CAMAC Highlights - A new era for collective investments in Australia?

The proposals in the CAMAC report are deserving of more discussion and debate by the industry.

In July last year, the Corporations and Markets Advisory Committee (CAMAC) released its report into managed investment schemes (the Report). No doubt due to the significant level of both on-shore and off-shore law reform to be implemented by the funds management industry over the past 12 months, the report has not received the level of follow-up discussion and debate it deserves.

CAMAC’s initial discussion paper into managed investment schemes was released in 2011 and received over 20 submissions from industry, legal practitioners, ASIC, insolvency practitioners and others. The Report highlights a number of key areas of proposed reform. Highlighted below are just two of the key proposals worthy of further discussion and debate by the industry.

1. Collective investment schemes as separate legal entities

To address issues such as the difficulty of finding suitable temporary responsible entities or replacement responsible entities for schemes with insolvent responsible entities and the difficulties that can be encountered by counterparties in recovering out of a scheme’s assets where a responsible entity has jeopardised its right of recovery from the scheme, the Report proposes the adaptation of the current registered managed investment scheme structure.

Known as the “SLE Proposal”  CAMAC proposes retaining the registered managed investment scheme structure for collective investment vehicles in Australia but giving each registered managed investment scheme the status of a separate legal entity.
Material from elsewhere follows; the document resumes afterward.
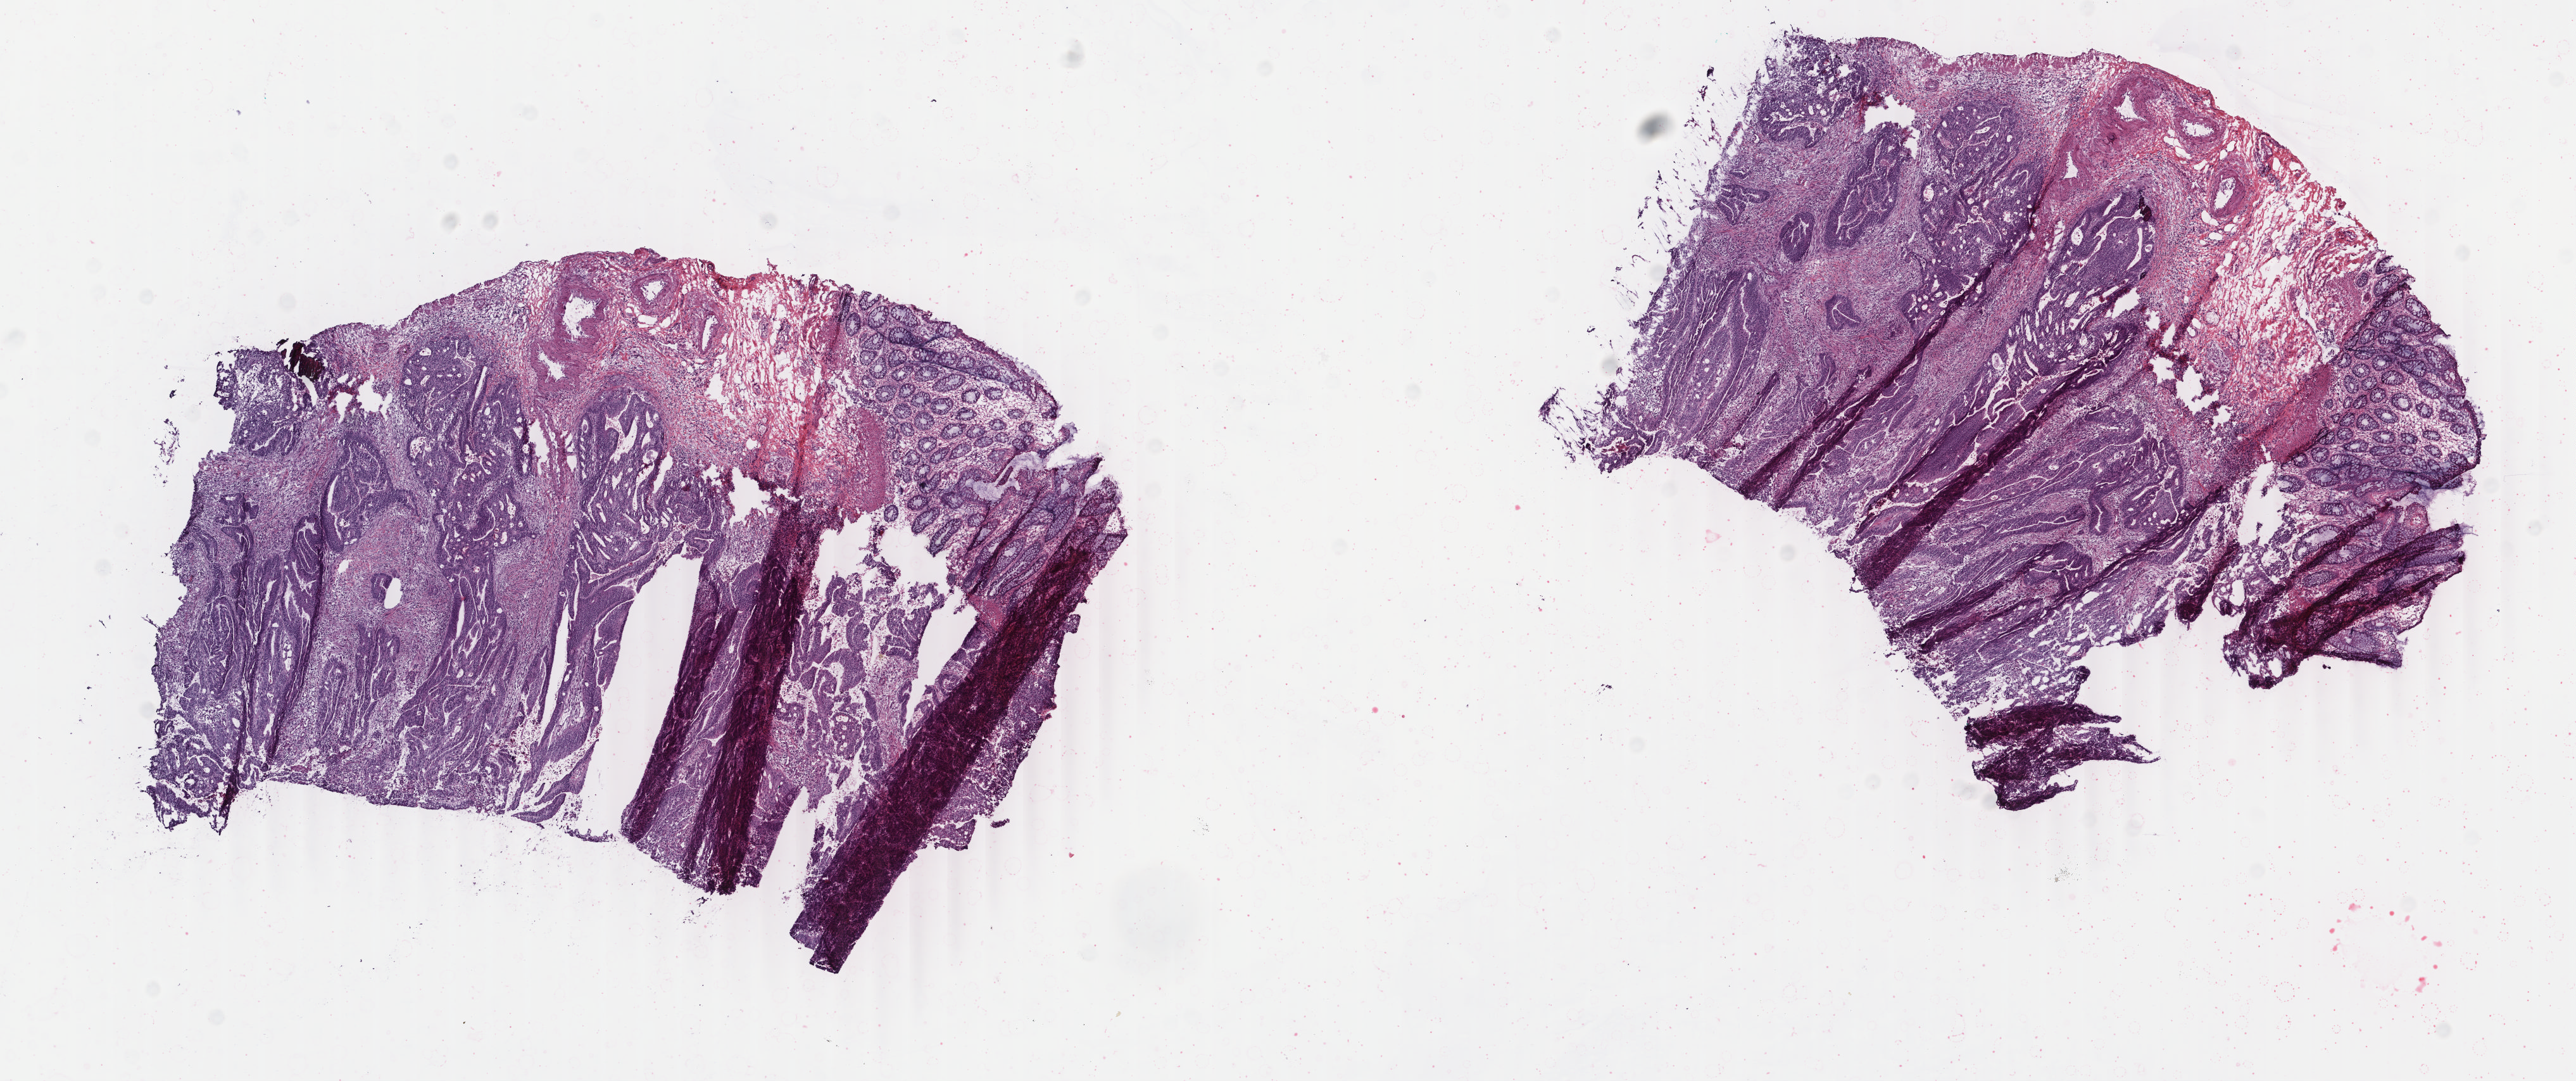
Whole-slide histology image, H&E, low-resolution overview of the scanned area, about 16.2 x 6.8 mm (slide scanned at 40x); frozen section; primary tumour sample from the rectum. Female patient; age at initial diagnosis 59 years. Composition of this section per pathologist review: tumour cells 60%, tumour nuclei 70%.
Diagnosis: Adenocarcinoma, NOS.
The scheme itself would hold legal title to all scheme property and be the principal to all third party contracts; it could sue or be sued in its own right. The responsible entity would be an agent of the scheme.

The SLE Proposal is to be commended and it could well address the issues highlighted above. However, the proposal needs to be considered in light of the international investment funds market in which Australian fund managers compete.

A unit trust is not a collective investment vehicle commonly used in offshore jurisdictions. More common collective investment structures include open or closed-ended investment companies and limited liability partnership structures.

There is a strong argument that to enhance the competitive position of Australian investment funds (or perhaps just to bring them onto a level playing-field with their international counterparts) and to make it easier for offshore investors to get comfortable with investing into Australian funds, Australia should instead be looking to adopt tax-flow through open and closed-ended investment companies and limited liability partnership structures in Australia.

This should at least be discussed and debated, particularly in the context of the Johnson Report and the Asia Pacific funds passport initiatives currently underway.

2. Voting requirements for replacing a responsible entity

Under the current law, the threshold for replacing a responsible entity of an unlisted registered managed investment scheme is an extraordinary resolution, requiring 50% of the total votes that can be cast by members entitled to vote, voting in favour of the replacement (whether they vote or not).

This threshold can by extremely hard to reach, even though a change in responsible entity may be in the best interests of members. This is particularly the case where large portions of unitholdings are held under passive custody arrangements where the custodian is not compelled to vote.

This will be even more difficult under ASIC’s updated regulatory guidance for IDPS platforms which provides that an IDPS operator cannot vote unless it is instructed by investors.

CAMAC suggest that this voting requirement be replaced with a simple majority vote mechanism, with a threshold requirement that at least 25% of the total votes of eligible scheme members being cast.

Whilst a simple resolution with a 25% threshold requirement will be easier to achieve than the current extraordinary resolution requirement, there is room for further discussion and debate around whether the 25% threshold requirement is necessary.

Further discussion and debate is also needed on what is the appropriate mechanism where a responsible entity of a solvent scheme wishes to retire. Should a resolution of members be required at all?  There may be an argument that, where a responsible entity of a solvent scheme wishes to retire, it should be sufficient that the outgoing responsible entity has complied with its duty to act in the best interests of members in finding a suitable replacement responsible entity for the scheme.

These CAMAC highlights touch on just 2 of the many important proposals set out in the Report that are deserving of more discussion and debate by the industry.

Henry Davis York made one of the submissions to CAMAC in response to the 2011 discussion paper.